Evolutionary genomics: Insights from the invasive European starlings

Abstract

Two fundamental questions for evolutionary studies are the speed at which evolution occurs, and the way that this evolution may present itself within an organism's genome. Evolutionary studies on invasive populations are poised to tackle some of these pressing questions, including understanding the mechanisms behind rapid adaptation, and how it facilitates population persistence within a novel environment. Investigation of these questions are assisted through recent developments in experimental, sequencing, and analytical protocols; in particular, the growing accessibility of next generation sequencing has enabled a broader range of taxa to be characterised. In this perspective, we discuss recent genetic findings within the invasive European starlings in Australia, and outline some critical next steps within this research system. Further, we use discoveries within this study system to guide discussion of pressing future research directions more generally within the fields of population and evolutionary genetics, including the use of historic specimens, phenotypic data, non-SNP genetic variants (e.g., structural variants), and pan-genomes. In particular, we emphasise the need for exploratory genomics studies across a range of invasive taxa so we can begin understanding broad mechanisms that underpin rapid adaptation in these systems. Understanding how genetic diversity arises and is maintained in a population, and how this contributes to adaptability, requires a deep understanding of how evolution functions at the molecular level, and is of fundamental importance for the future studies and preservation of biodiversity across the globe.

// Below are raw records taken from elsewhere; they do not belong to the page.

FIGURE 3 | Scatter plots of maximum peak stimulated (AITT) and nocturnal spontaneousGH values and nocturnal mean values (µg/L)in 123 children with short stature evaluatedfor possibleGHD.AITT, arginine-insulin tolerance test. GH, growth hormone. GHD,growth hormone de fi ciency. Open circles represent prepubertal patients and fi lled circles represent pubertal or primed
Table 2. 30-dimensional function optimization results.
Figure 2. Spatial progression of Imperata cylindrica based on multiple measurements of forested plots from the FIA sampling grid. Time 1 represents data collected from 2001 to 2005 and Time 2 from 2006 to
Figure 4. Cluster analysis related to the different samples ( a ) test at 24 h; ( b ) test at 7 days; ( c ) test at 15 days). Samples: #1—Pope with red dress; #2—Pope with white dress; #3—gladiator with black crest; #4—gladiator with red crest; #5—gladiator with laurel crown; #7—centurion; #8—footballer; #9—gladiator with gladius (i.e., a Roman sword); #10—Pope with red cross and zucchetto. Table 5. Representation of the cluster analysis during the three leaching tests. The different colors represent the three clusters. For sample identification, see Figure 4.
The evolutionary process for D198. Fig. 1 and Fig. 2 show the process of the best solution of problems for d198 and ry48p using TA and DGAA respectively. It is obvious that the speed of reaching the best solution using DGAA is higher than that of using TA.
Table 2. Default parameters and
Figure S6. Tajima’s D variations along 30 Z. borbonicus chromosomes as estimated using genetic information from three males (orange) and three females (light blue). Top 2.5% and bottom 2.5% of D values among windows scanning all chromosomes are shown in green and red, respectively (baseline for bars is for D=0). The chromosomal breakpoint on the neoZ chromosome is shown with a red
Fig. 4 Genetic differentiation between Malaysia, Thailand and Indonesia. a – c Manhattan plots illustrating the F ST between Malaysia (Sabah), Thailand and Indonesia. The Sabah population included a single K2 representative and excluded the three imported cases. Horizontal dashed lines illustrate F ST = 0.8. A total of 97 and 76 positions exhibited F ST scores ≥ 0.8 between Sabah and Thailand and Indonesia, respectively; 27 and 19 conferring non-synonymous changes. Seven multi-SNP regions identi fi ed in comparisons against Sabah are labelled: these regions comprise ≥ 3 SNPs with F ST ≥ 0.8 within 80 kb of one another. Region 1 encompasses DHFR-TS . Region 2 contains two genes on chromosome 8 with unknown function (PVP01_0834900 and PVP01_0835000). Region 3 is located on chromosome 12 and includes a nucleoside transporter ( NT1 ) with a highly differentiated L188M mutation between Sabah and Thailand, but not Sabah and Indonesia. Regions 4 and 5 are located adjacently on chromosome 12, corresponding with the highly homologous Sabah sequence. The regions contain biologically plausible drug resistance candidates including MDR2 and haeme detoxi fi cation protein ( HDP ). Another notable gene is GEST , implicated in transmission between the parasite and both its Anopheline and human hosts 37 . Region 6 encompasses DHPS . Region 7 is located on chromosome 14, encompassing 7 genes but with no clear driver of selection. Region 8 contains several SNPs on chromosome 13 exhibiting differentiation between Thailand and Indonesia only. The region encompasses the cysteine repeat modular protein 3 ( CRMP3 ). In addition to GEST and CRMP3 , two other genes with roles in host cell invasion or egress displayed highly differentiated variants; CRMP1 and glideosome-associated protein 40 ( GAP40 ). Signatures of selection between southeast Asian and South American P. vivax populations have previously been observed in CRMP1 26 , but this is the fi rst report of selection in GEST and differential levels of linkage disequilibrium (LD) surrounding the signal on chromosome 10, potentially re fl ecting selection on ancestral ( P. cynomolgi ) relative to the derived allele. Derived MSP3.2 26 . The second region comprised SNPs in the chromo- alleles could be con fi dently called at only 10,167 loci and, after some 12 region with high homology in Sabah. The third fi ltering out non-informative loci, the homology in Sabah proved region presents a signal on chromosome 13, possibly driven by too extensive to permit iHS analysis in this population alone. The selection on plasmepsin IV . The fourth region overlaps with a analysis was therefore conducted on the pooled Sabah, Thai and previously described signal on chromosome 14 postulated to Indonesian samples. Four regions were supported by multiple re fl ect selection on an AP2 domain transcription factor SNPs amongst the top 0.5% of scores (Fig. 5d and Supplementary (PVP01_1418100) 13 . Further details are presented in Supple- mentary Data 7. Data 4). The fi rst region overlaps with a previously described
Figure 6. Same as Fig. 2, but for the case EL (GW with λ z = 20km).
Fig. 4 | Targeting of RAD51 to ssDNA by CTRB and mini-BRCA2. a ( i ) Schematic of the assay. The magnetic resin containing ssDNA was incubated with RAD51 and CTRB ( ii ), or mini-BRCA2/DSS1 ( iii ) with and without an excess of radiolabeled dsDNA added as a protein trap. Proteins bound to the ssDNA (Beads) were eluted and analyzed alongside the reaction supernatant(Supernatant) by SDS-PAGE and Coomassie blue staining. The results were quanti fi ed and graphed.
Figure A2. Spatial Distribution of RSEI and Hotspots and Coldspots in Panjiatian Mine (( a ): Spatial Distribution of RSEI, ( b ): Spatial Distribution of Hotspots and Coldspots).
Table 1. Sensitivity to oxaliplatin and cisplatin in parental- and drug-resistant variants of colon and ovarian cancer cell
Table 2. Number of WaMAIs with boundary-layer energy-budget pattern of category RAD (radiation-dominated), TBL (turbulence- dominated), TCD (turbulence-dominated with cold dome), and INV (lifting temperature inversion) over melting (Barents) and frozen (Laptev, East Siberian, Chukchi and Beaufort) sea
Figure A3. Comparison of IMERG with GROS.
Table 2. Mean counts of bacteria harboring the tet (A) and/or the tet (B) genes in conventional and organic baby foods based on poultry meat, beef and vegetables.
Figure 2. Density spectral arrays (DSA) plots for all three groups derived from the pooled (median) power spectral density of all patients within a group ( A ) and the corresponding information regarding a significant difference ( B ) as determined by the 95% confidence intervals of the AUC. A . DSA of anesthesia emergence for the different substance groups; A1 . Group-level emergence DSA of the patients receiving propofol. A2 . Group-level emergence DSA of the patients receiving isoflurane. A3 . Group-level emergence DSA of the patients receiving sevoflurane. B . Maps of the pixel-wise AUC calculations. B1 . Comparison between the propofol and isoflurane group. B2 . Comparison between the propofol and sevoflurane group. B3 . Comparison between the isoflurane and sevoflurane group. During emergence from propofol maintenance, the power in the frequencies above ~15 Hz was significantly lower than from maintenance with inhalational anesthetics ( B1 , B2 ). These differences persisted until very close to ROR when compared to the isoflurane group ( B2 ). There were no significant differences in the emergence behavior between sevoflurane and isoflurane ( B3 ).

Keywords: Sturnus vulgaris; museum specimens; plasticity; population genetics; rapid adaptation; structural variants.

FIGURE 1

Summary diagram of evolutionary trends for Sturnus vulgaris (S. vulgaris) within the invasive Australian range. Panel (A) depicts an artist’s image of a male S. vulgaris in breeding season. Panel (B) depicts the Australian range of S. vulgaris (approximately based on eBird data retrieved 2018), with approximate genetic sub-structuring indicated in purple (Australia_EAST) and blue (Australia_SOUTH), and with introduction sites indicated (yellow circles) next to the year of first introduction. Panel (C) depicts differences in genetic differentiation between the two Australian subpopulations (Australia_EAST and Australia_SOUTH) and the native range. F_ST values were obtained from comparisons to Newcastle, UK, from Stuart et al. (2022d). Panel (D) depicts a subset of the chi-squared results that assessed the occurrence of putative outliers and non-outlier SNPs across macro-, micro-, and major sex (Z) chromosome from Stuart et al. (2022d). The table visualises the Pearson residuals, where the circle area is proportional to the amount of the cell contribution, positive residuals (indicating a positive correlation) are in blue, and negative residuals (indicating a negative correlation) are in orange. Panel (E) depicts the positive interaction between phenotypic and genetic dispersion, which is positively affected by the level of ground cover vegetation and annual precipitation variation, data pulled from Stuart et al. (2022a). Panel (F) depicts a revigo (Supek et al., 2011) gene ontology term summary plot of all coding regions that were identified as significant across loci identified in studies on the Australian starling population: all statistically-outlier and environmentally-associated loci (Stuart et al., 2021); all divergent and parallel loci (Stuart et al., 2022d); all statistically outlier SNPs and SVs identified by Bayescan v2.1 (Foll and Gaggiotti, 2008) (Stuart et al., 2022c); all morphologically-associated loci that were also under selection (Stuart et al., 2022a). Log size is indicative of the frequency of the GO terms.

FIGURE 2

Visualisation of the possible outcomes and data requirements of cross study synthesis in evolutionary and population genetics. Panel (A) depicts common research outcomes from studies of invasive, conservation, and agricultural population and evolutionary genomics research, and their overlap. Panel (B) depicts the need for highly curated and reproducible datasets to enable confident cross-study comparisons. Best practices will often be specific to the variant types being called and the research setting they are being conducted in (e.g., Olson et al., 2015; Cameron et al., 2019; Koboldt 2020), and will often be limited by funding and resource availability. In general, minimal best practices should be informed by both the technical limitations of the sequence technology used (e.g., quality checks of the right type and stringency), as well as biologically informed decision making (e.g., accounting for population structuring when conducting downstream analysis such as outlier detection).